The second article, by Drs. Leach and Holland from the Pediatric Neuroimaging Research Consortium from Cincinnati Children’s Hospital, elaborates on the use of BOLD (blood oxygen level-dependent) imaging to perform functional MRI in children. Functional MR imaging has been used extensively by the neuroscience community to address basic research questions, particularly with regard to language development, neurobehavioral and cognitive disorders and visual spatial processing. Most of the current clinical indications for functional MRI are derived from some of this research, and these are covered in this review.

The next article, by Drs. Schwartz, Roberts, and colleagues at Children’s Hospital of Philadelphia, describes the technique of magnetoencephalography (MEG), which is another type of functional imaging in which electromagnetic neural activity can be measured with excellent temporal resolution compared to BOLD functional MR. The two major clinical uses of MEG include the preoperative assessment of neurosurgical patients who have lesions in eloquent regions of the cortex and also in epilepsy patients with respect to identifying abnormal interictal or epileptogenic foci. Some of the research applications of MEG include traumatic brain injury (TBI), autism spectrum disorder (ASD) and schizophrenia.

The article by Drs. Mukherjee, Barkovich, and colleagues combines the University of San Francisco neuroradiology section’s authoritative expertise of both diffusion tensor imaging and congenital brain malformations. Diffusion MR principles including high-angular resolution diffusion imaging (HARDI) are reviewed and applied to describing aberrant white matter pathways in different types of congenital brain malformations (with genetic correlation).

Fetal neuroimaging has allowed pediatric neuroradiologists to expand their skills of neuroimaging into the very early time period of gestation and fetal development. The article on fetal neuroimaging by Dr. Orit Glenn, one of the leaders in this field, covers technical aspects and provides clinical examples on how this technique can be used to complement prenatal neurosonography. Research applications, including studying the development of normative diffusion values in the fetal brain, are also elaborated on.

The last article is about the use of positron emission tomography (PET), another metabolic marker, in pediatric neuroimaging.
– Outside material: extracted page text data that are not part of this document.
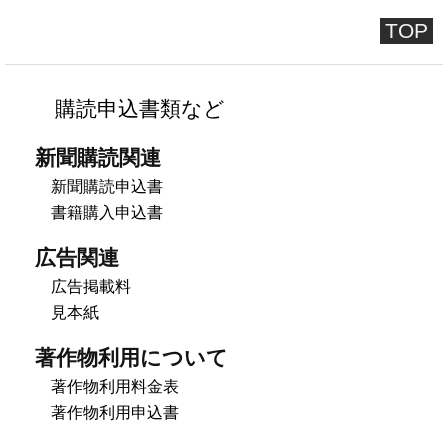
TOP
購読申込書類など
新聞購読関連
新聞購読申込書
書籍購入申込書
広告関連
広告掲載料
見本紙
著作物利用について
著作物利用料金表
著作物利用申込書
This article, by Dr. Kim et al., represents work from three institutions, showing the collaborative and multi-disciplinary nature of this work. PET is now being integrated more into our clinical domain, particularly in epilepsy imaging and also oncology imaging (lymphoma). The use of PET in the evaluation of pediatric brain tumors is also covered. Future exciting applications including neuroreceptor imaging and combined PET/MRI are also described.

Practical information relevant to C.P.T. coding and billing of these advanced neuroimaging techniques (currently limited to MR spectroscopy, functional MRI, MEG, fetal imaging and PET imaging) is also provided in some of the reviews. I hope that this minisymposium will inspire readers not only to promote the use of these advanced pediatric neuroimaging techniques in everyday clinical practice but also to use them to address specific research questions. Only then can we keep the field of pediatric neuroradiology at the forefront.

Finally, I would like to thank Drs. Slovis, Strouse, and Coley for allowing me the privilege of editing this minisymposium. I would also like to thank Pat Vario from the editorial office for all of her support.